Jakarta Masuki Musim Kemarau, Puncaknya September

Jakarta Masuki Musim Kemarau, Puncaknya September

- detikNews
Senin, 01 Jun 2009 11:18 WIB
Jakarta Masuki Musim Kemarau, Puncaknya September
Jakarta - Kemarau mulai menyapa Jakarta. Tidak heran, terik Matahari lebih terasa panas akhir-akhir ini. Tapi panas sekarang ini belum seberapa, puncaknya nanti terjadi pada September hingga Oktober.

"Puncak kemarau September.
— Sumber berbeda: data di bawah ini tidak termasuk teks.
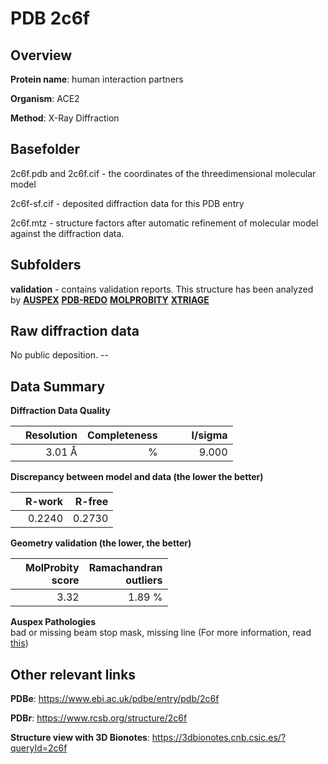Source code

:# PDB 2c6f

## Overview

**Protein name**: human interaction partners

**Organism**: ACE2

**Method**: X-Ray Diffraction



## Basefolder

2c6f.pdb and 2c6f.cif - the coordinates of the threedimensional molecular model

2c6f-sf.cif - deposited diffraction data for this PDB entry

2c6f.mtz - structure factors after automatic refinement of molecular model against the diffraction data.

## Subfolders





**validation** - contains validation reports. This structure has been analyzed by [**AUSPEX**](https://github.com/thorn-lab/coronavirus_structural_task_force/tree/master/pdb/human_interaction_partners/ACE2/2c6f/validation/auspex) [**PDB-REDO**](https://github.com/thorn-lab/coronavirus_structural_task_force/tree/master/pdb/human_interaction_partners/ACE2/2c6f/validation/pdb-redo) [**MOLPROBITY**](https://github.com/thorn-lab/coronavirus_structural_task_force/tree/master/pdb/human_interaction_partners/ACE2/2c6f/validation/molprobity) [**XTRIAGE**](https://github.com/thorn-lab/coronavirus_structural_task_force/blob/master/pdb/human_interaction_partners/ACE2/2c6f/validation/Xtriage_output.log)  



## Raw diffraction data

No public deposition. --<br> 

## Data Summary
**Diffraction Data Quality**

|   | Resolution | Completeness| I/sigma |
|---|-------------:|----------------:|--------------:|
|   |3.01 Å|      %|<img width=50/>9.000|

**Discrepancy between model and data (the lower the better)**

|   | **R-work**| **R-free**   
|---|-------------:|----------------:|           
||  0.2240|  0.2730|

**Geometry validation (the lower, the better)**

|   |**MolProbity<br>score**| **Ramachandran<br>outliers** 
|---|-------------:|----------------:|
||  3.32|  1.89 %|

**Auspex Pathologies**<br> bad or missing beam stop mask, missing line (For more information, read [this](https://github.com/thorn-lab/coronavirus_structural_task_force/blob/master/pdb/human_interaction_partners/ACE2/2c6f/validation/auspex/2c6f_auspex_comments.txt))

 



## Other relevant links 
**PDBe**:  https://www.ebi.ac.uk/pdbe/entry/pdb/2c6f
 
**PDBr**: https://www.rcsb.org/structure/2c6f 

**Structure view with 3D Bionotes**: https://3dbionotes.cnb.csic.es/?queryId=2c6f

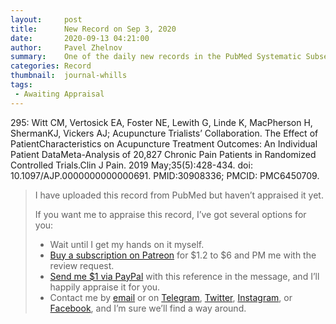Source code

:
 ```yaml
---
layout:     post
title:      New Record on Sep 3, 2020
date:       2020-09-13 04:21:00
author:     Pavel Zhelnov
summary:    One of the daily new records in the PubMed Systematic Subset indexed by Sep 3, 2020.
categories: Record
thumbnail:  journal-whills
tags:
 - Awaiting Appraisal
---
```


295: Witt CM, Vertosick EA, Foster NE, Lewith G, Linde K, MacPherson H, ShermanKJ, Vickers AJ; Acupuncture Trialists’ Collaboration. The Effect of PatientCharacteristics on Acupuncture Treatment Outcomes: An Individual Patient DataMeta-Analysis of 20,827 Chronic Pain Patients in Randomized Controlled Trials.Clin J Pain. 2019 May;35(5):428-434. doi: 10.1097/AJP.0000000000000691. PMID:30908336; PMCID: PMC6450709.


> I have uploaded this record from PubMed but haven’t appraised it yet.
>
> If you want me to appraise this record, I’ve got several options for you:
> * Wait until I get my hands on it myself.
> * [Buy a subscription on Patreon](https://patreon.com/zheln) for $1.2 to $6 and PM me with the review request.
> * [Send me $1 via PayPal](https://paypal.me/pjelnov) with this reference in the message, and I’ll happily appraise it for you.
> * Contact me by [email](mailto:pavel@zheln.com) or on [Telegram](https://t.me/drzhelnov), [Twitter](https://twitter.com/drzhelnov), [Instagram](https://instagram.com/igzheln), or [Facebook](https://facebook.com/drzhelnov), and I’m sure we’ll find a way around.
Kalau untuk suhu rata-rata ada tren naik di Jakarta, kenaikan kecil hanya nol koma sekian, ini juga per 10 tahun," kata Kepala Bidang Sub Bidang Analisa dan Informasi Klimatologi BMKG, Nuryadi, saat dihubungi melalui telepon Senin (1/6/2009).

Nuryadi menjelaskan, untuk suhu maksimum di Jakarta masih dalam batas normal sekitar 30-31 derajat celcius, sedang suhu minimum mengalami kenaikan sekitar 25 derajat celcius dari sekitar 23-24 derajat celcius.

SCROLL TO CONTINUE WITH CONTENT

"Posisi Matahari pada September dan Oktober lebih panas, Matahari di atas Pulau Jawa," tambahnya.

Di Jakarta, seperti biasanya, tidak menutup kemungkinan akan ada wilayah yang mengalami kekeringan. "Ada beberapa wilayah yang air sumurnya menyusut. Kita perkirakan akhir November untuk wilayah di selatan akan masuk musim hujan, dan untuk wilayah utara hujan di pertengahan Desember," urainya.

Secara umum, untuk musim kemarau kali ini, ada 55 persen daerah yang mengalami musim panas normal, sedang 32 persen akan mengalami kekeringan.

"Sebagian besar Jawa Tengah dan Jawa Timur untuk daerah lainnya Lampung atau Sumsel. Untuk Kalimantan dan Sulawesi normal, juga Jawa Barat dan Jakarta," tutupnya.